*Exercise prompt*
Copy every text line of the listing below exactly, character for character. Leave out the pictures.

*Data for analysis*
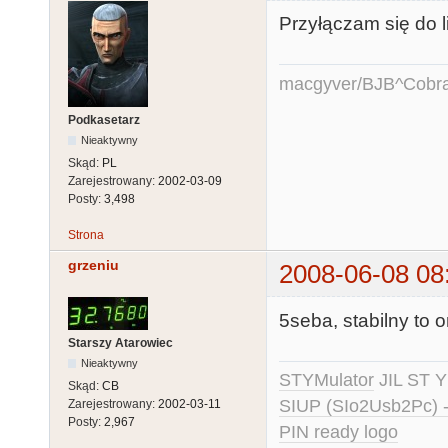
Przyłączam się do l
macgyver/BJB^Cobr
Podkasetarz
Nieaktywny
Skąd:
PL
Zarejestrowany:
2002-03-09
Posty:
3,498
Strona
grzeniu
2008-06-08 08
5seba, stabilny to 
Starszy Atarowiec
Nieaktywny
STYMulator
JIL ST Y
Skąd:
CB
SIUP (SIo2Usb2Pc) 
Zarejestrowany:
2002-03-11
Posty:
2,967
PIN ready logo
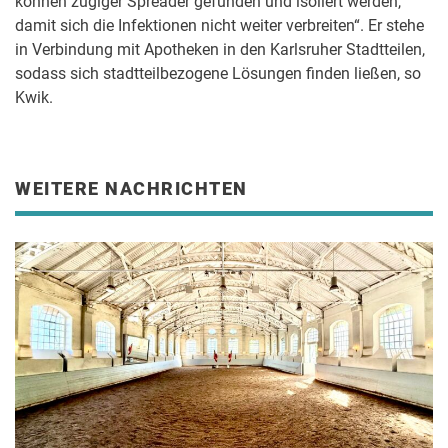
können zügiger Spreader gefunden und isoliert werden,
damit sich die Infektionen nicht weiter verbreiten“. Er stehe
in Verbindung mit Apotheken in den Karlsruher Stadtteilen,
sodass sich stadtteilbezogene Lösungen finden ließen, so
Kwik.
WEITERE NACHRICHTEN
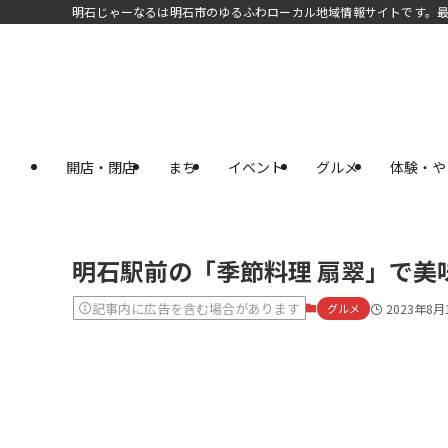
明石じゃーなるは明石市のゆるふわローカル地域情報サイトです。
開店・閉店
まち
イベント
グルメ
体験・や
明石駅前の「季節料理 扇翠」で美
記事内に広告を含む場合があります
グルメ
2023年8月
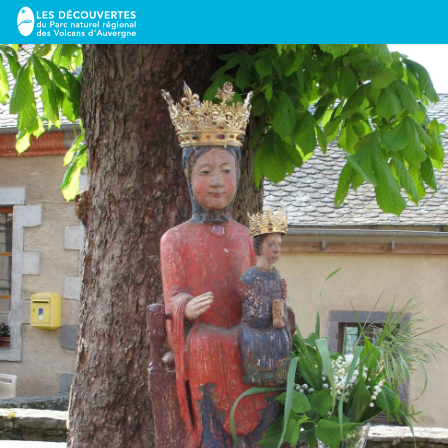
Eglise de Notre Dame de l'Assomption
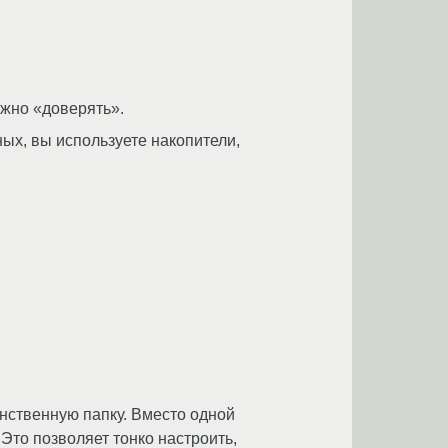
ужно «доверять».
ых, вы используете накопители,
инственную папку. Вместо одной
Это позволяет тонко настроить,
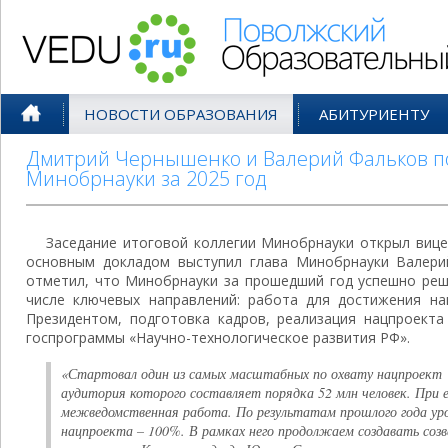
Поволжский Образовательный По
НОВОСТИ ОБРАЗОВАНИЯ
АБИТУРИЕНТУ
Дмитрий Чернышенко и Валерий Фальков п
Минобрнауки за 2025 год
Заседание итоговой коллегии Минобрнауки открыл виц
основным докладом выступил глава Минобрнауки Валери
отметил, что Минобрнауки за прошедший год успешно реш
числе ключевых направлений: работа для достижения на
Президентом, подготовка кадров, реализация нацпроекта
госпрограммы «Научно-технологическое развития РФ».
«Стартовал один из самых масштабных по охвату нацпроект 
аудитория которого составляет порядка 52 млн человек. При е
межведомственная работа. По результатам прошлого года ур
нацпроекта – 100%. В рамках него продолжаем создавать созв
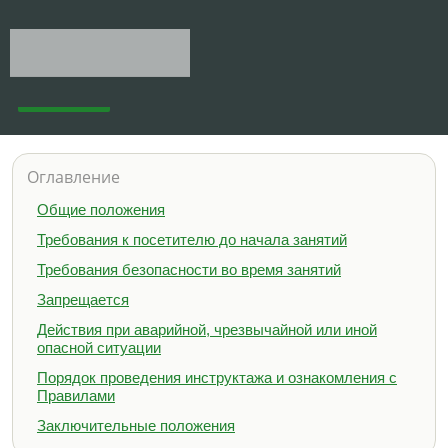
Оглавление
Общие положения
Требования к посетителю до начала занятий
Требования безопасности во время занятий
Запрещается
Действия при аварийной, чрезвычайной или иной
опасной ситуации
Порядок проведения инструктажа и ознакомления с
Правилами
Заключительные положения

*Response area*
Przyłączam się do l
macgyver/BJB^Cobr
Podkasetarz
Nieaktywny
Skąd:
PL
Zarejestrowany:
2002-03-09
Posty:
3,498
Strona
grzeniu
2008-06-08 08
5seba, stabilny to 
Starszy Atarowiec
Nieaktywny
STYMulator
JIL ST Y
Skąd:
CB
SIUP (SIo2Usb2Pc) 
Zarejestrowany:
2002-03-11
Posty:
2,967
PIN ready logo
können zügiger Spreader gefunden und isoliert werden,
damit sich die Infektionen nicht weiter verbreiten“. Er stehe
in Verbindung mit Apotheken in den Karlsruher Stadtteilen,
sodass sich stadtteilbezogene Lösungen finden ließen, so
Kwik.
WEITERE NACHRICHTEN
明石じゃーなるは明石市のゆるふわローカル地域情報サイトです。
開店・閉店
まち
イベント
グルメ
体験・や
明石駅前の「季節料理 扇翠」で美
記事内に広告を含む場合があります
グルメ
2023年8月
Eglise de Notre Dame de l'Assomption
ужно «доверять».
ых, вы используете накопители,
инственную папку. Вместо одной
Это позволяет тонко настроить,
Поволжский Образовательный По
НОВОСТИ ОБРАЗОВАНИЯ
АБИТУРИЕНТУ
Дмитрий Чернышенко и Валерий Фальков п
Минобрнауки за 2025 год
Заседание итоговой коллегии Минобрнауки открыл виц
основным докладом выступил глава Минобрнауки Валери
отметил, что Минобрнауки за прошедший год успешно реш
числе ключевых направлений: работа для достижения на
Президентом, подготовка кадров, реализация нацпроекта
госпрограммы «Научно-технологическое развития РФ».
«Стартовал один из самых масштабных по охвату нацпроект 
аудитория которого составляет порядка 52 млн человек. При е
межведомственная работа. По результатам прошлого года ур
нацпроекта – 100%. В рамках него продолжаем создавать созв
Оглавление
Общие положения
Требования к посетителю до начала занятий
Требования безопасности во время занятий
Запрещается
Действия при аварийной, чрезвычайной или иной
опасной ситуации
Порядок проведения инструктажа и ознакомления с
Правилами
Заключительные положения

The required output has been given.